Dieter K. beteuerte noch kurz vor dem Urteil im Gericht seine Unschuld. „Ich schwöre bei Gott, dass ich Kalinka weder vergewaltigt noch getötet habe.“ Er wolle nicht in Frankreich sterben. Der einstmals kraftstrotzende Arzt wurde von Beobachtern während des zweiten Prozesses als „Schatten seiner selbst“ beschrieben. Den neuerlichen Schuldspruch nahm er auf der Anklagebank stoisch sitzend entgegen.

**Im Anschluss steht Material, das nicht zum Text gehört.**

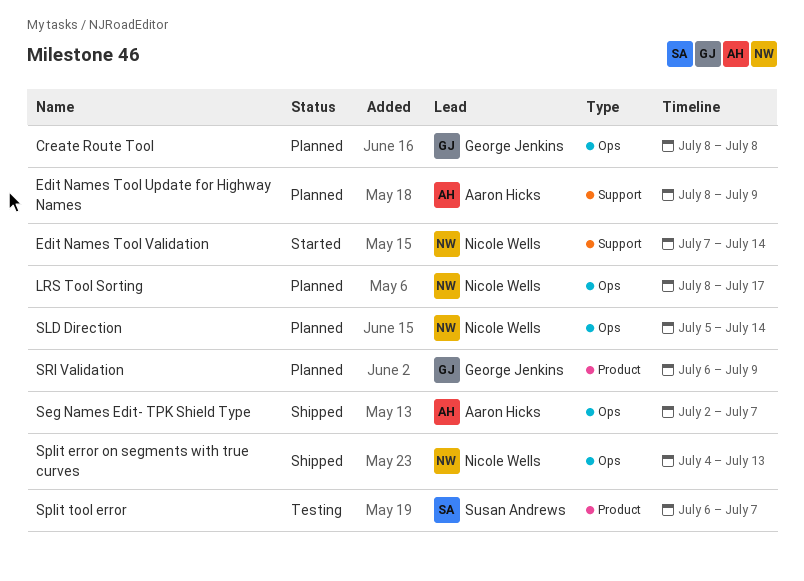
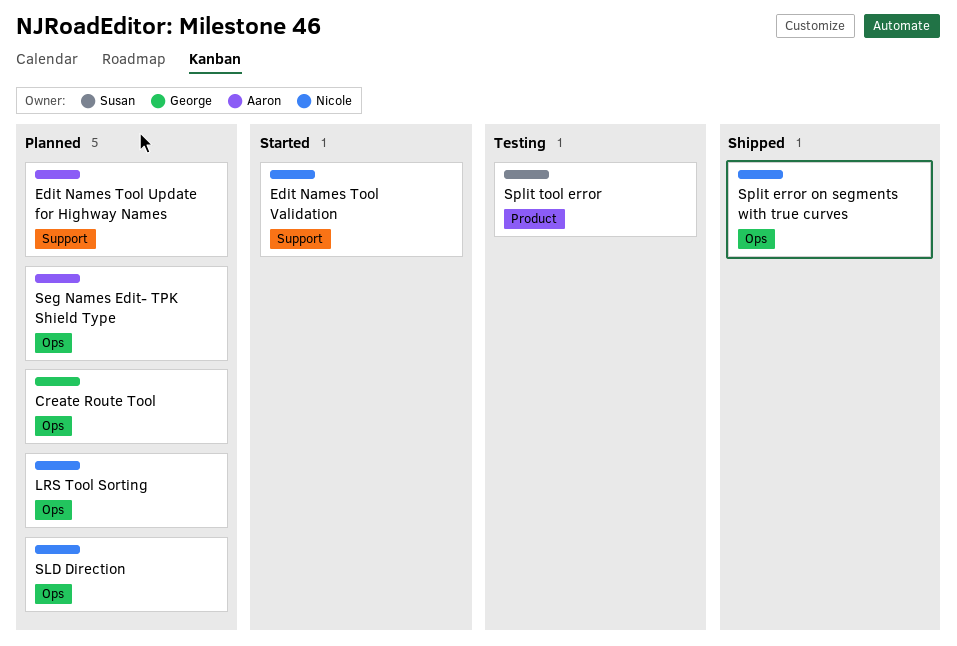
Seg Names Edit- TPK Shield Type, status: Shipped -> Planned
SRI Validation: present -> none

Die Staatsanwaltschaft hatte bereits am Mittwoch 15 bis 18 Jahre Gefängnis gefordert. Dieter K. soll vorgehabt haben, die 14-jährige Tochter seiner französischen Frau 1982 im gemeinsamen Wohnort Lindau am Bodensee sexuell zu missbrauchen. Deswegen soll er ihr ein Beruhigungsmittel sowie eine Spritze verabreicht haben. Infolge der Injektion soll das Mädchen dann in ihrem Bett gestorben sein.

Kalinkas leiblicher Vater André Bamberski hatte den Mediziner 2009 nach Frankreich verschleppen lassen. Der Mann war gefesselt und geknebelt an einer Straße in Mulhouse gefunden worden. Nur deswegen konnte der Stiefvater dann vor Gericht gestellt werden.

Bereits 1995 in war Dieter K. in Abwesenheit in Frankreich bereits zu 15 Jahren Haft verurteilt worden. Allerdings hob ein Berufungsgericht das Urteil später wegen Verfahrensfehlern wieder auf. Die Bundesrepublik lieferte den bayerischen Arzt nie aus, weil die deutsche Justiz schon Jahre zuvor ein Ermittlungsverfahren aus Mangel an Beweisen eingestellt hatte.

1997 wurde der Arzt in Deutschland wegen einer anderen Sexualstraftat verurteilt. Ein Gericht in Kempten verhängte zwei Jahre Haft auf Bewährung gegen ihn, weil er eine 16-Jährige mit Schlafmitteln ruhiggestellt und vergewaltigt hatte.

Kalinkas Vater André Bamberski zeigte sich mit dem Urteil nicht zufrieden. Für ihn war der Tod seiner Tochter Mord. Er kritisierte „ein französisches Rechtssystem, das alles tut, um Mörder zu schützen“. Der leibliche Vater rechtfertigte erneut die Verschleppung des deutschen Arztes. „Es war eine Entführung, aber die Sache ist gerecht“, sagte Bamberski nach einem Bericht der Nachrichtenagentur AFP.